- Dataset entries:
+ + + +

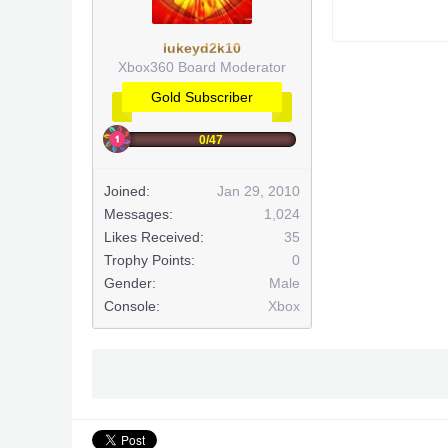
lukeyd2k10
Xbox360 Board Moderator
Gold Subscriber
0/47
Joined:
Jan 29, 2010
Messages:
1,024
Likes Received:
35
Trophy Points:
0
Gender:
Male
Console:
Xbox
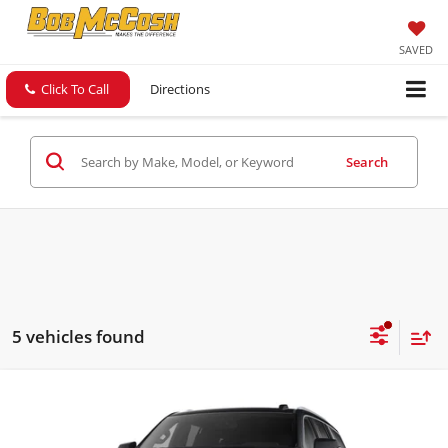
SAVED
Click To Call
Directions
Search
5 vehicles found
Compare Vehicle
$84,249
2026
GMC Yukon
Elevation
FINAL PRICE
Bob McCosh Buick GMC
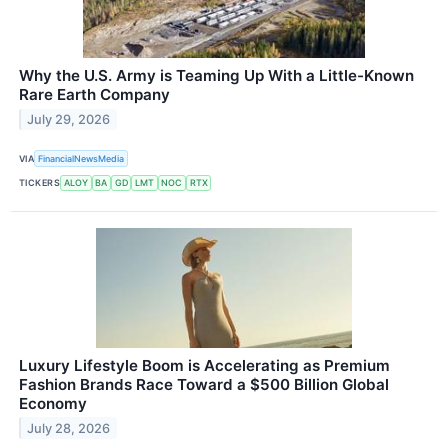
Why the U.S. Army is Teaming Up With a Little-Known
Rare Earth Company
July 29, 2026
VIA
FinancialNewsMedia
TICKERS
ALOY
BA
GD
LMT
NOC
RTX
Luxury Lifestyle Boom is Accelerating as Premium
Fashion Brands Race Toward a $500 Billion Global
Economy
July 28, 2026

+ + + +

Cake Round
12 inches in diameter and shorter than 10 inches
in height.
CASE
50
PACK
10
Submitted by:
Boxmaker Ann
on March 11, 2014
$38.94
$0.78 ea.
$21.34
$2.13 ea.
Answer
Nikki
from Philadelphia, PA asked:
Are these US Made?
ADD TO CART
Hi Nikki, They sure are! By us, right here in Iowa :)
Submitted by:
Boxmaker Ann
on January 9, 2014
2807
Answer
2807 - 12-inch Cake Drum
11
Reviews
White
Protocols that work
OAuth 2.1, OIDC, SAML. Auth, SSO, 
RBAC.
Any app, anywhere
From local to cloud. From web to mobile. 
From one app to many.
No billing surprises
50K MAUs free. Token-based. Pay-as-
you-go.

+ + + +

- Assignment: Reproduce verbatim the lines of the entries above, beginning with the line containing "Why the U.S." and continuing through the line containing "July 28, 2026".

- Problem solution:
Why the U.S. Army is Teaming Up With a Little-Known
Rare Earth Company
July 29, 2026
VIA
FinancialNewsMedia
TICKERS
ALOY
BA
GD
LMT
NOC
RTX
Luxury Lifestyle Boom is Accelerating as Premium
Fashion Brands Race Toward a $500 Billion Global
Economy
July 28, 2026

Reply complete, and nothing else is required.